Salario minimo, ma soprattutto equilibrato
di NICOLA SALVAGNIN
Una scelta ponderata non risponde solo ad un astratto concetto di “equità”, ma soprattutto deve evitare di produrre disoccupazione o lavoro irregolare
di NICOLA SALVAGNIN
Affinché la questione non diventi una gara al rilancio irresponsabile (“chi offre di più?”. “Io, 10 euro!”), sarebbe meglio che a stabilire una soglia minima oraria di retribuzione – nel caso il Parlamento decida in tal senso – sia una commissione indipendente composta da esperti che sappiano valutare la condizione del mercato del lavoro. E la sua introduzione sia mirata, così come proposto dai tecnici del precedente ministro del Lavoro: salario minimo in via sperimentale e solo nei settori che presentano le criticità più elevate. Casomai poi si può esportare ovunque.
Questa la retta via, utilizzata anche in altre parti d’Europa. Il rischio, invece, è che si scelga la “strada italiana”: ogni partito propone il suo minimo retributivo, con una gara ad alzarlo e quindi a prendersene poi i “meriti”. Che c’è di male, direte? Il fatto è che un salario minimo sganciato sia dalla realtà economica che stiamo vivendo, sia dalle situazioni territoriali, non fa bene a (quasi) nessuno. Se troppo alto, rischia di mandare in tilt tutta la contrattazione collettiva, che in Italia è molto avanzata e stabilisce certi livelli a ragion veduta e dopo non semplici discussioni tra le parti.
Se troppo alto (troppo basso sarà impossibile), rischia un effetto ancora peggiore: di non essere applicato. E di far esplodere il “nero”.
Andiamo sul pratico. In buona parte del Nord, 7-8 euro netti (sottolineo: netti) sono considerati retribuzione oraria “minima”: per camerieri, badanti, colf, vendemmiatori e altro ancora. Se fosse elevata d’imperio a 10 – per dire – potrebbe produrre sia una riduzione dei posti di lavoro, sia uno scivolamento verso pagamenti in nero.
Ma la stessa cifra “minima” al Nord, è quasi un sogno nel Sud e nelle Isole. Raccoglitori di olive e manovali vengono retribuiti molto meno. Già ora i pagamenti fuori busta – per certe tipologie di lavoro – sono quasi la norma.
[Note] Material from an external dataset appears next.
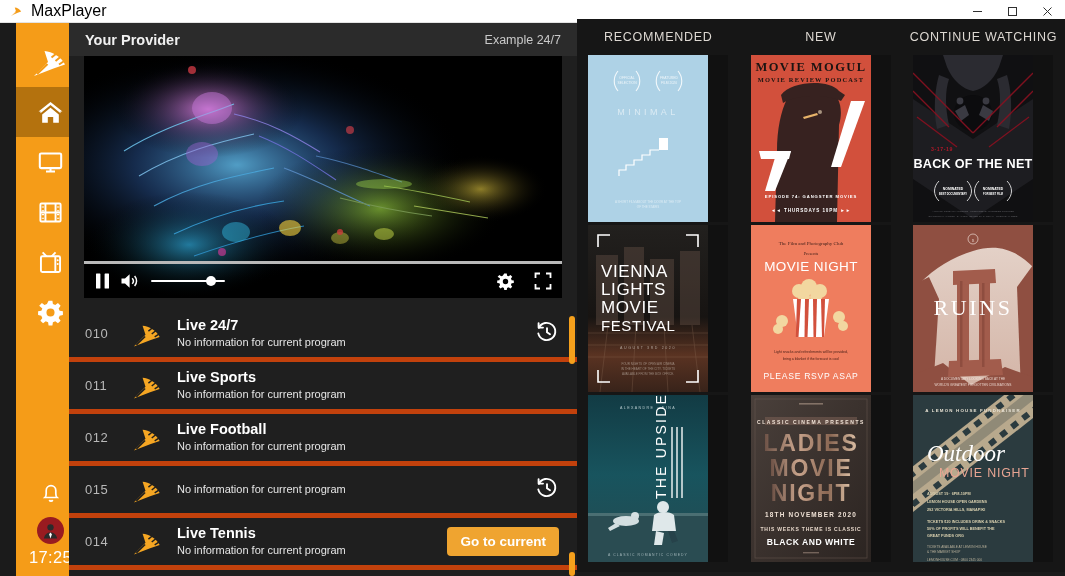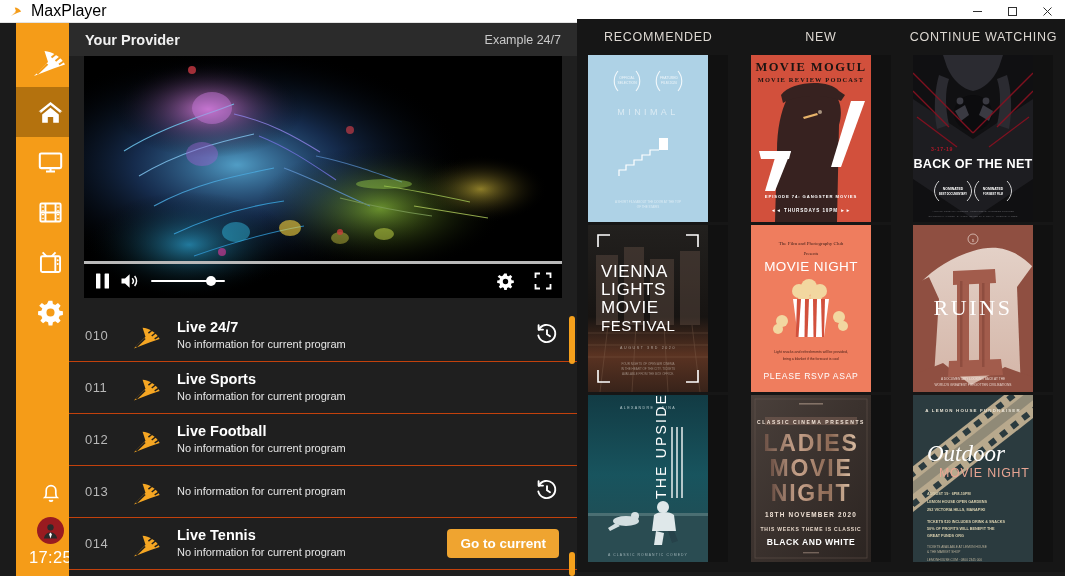"010" .chan-row { border-bottom: 1px solid #c2410c -> 5px solid #c2410c }
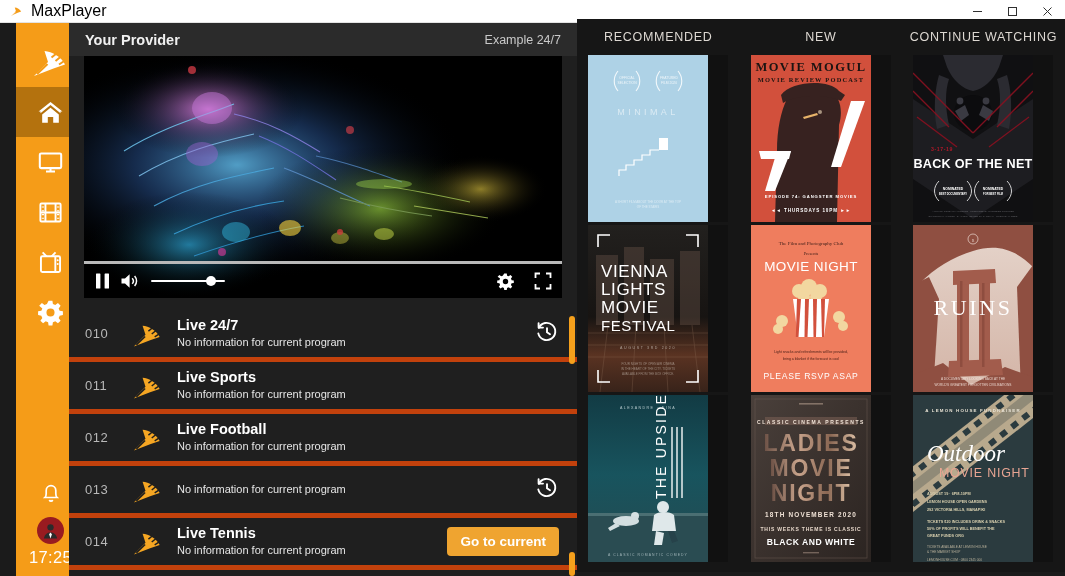"013" span.chan-num { text: 013 -> 015 }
Figuriamoci dopo.
Un parametro di calcolo, in Europa, è dato dal salario mediano: la retribuzione minima si colloca a metà circa dello stesso. Le proposte che attualmente girano nel dibattito politico italiano si collocano al di sopra (nettamente al di sopra, se si considera il Mezzogiorno). Quindi si capisce che una scelta ponderata non risponde solo ad un astratto concetto di “equità”, ma soprattutto deve evitare di produrre disoccupazione o lavoro irregolare. E quando si stabiliscono ex lege certe norme, sarebbe poi intelligente creare un sistema che preveda controlli e il rispetto delle stesse.
Perché se c’è una cosa in cui gli italiani sono imbattibili, è quella di aggirare le norme: facta lex, inventa fraus. Lo dicevano i Latini duemila anni fa, il male è antico.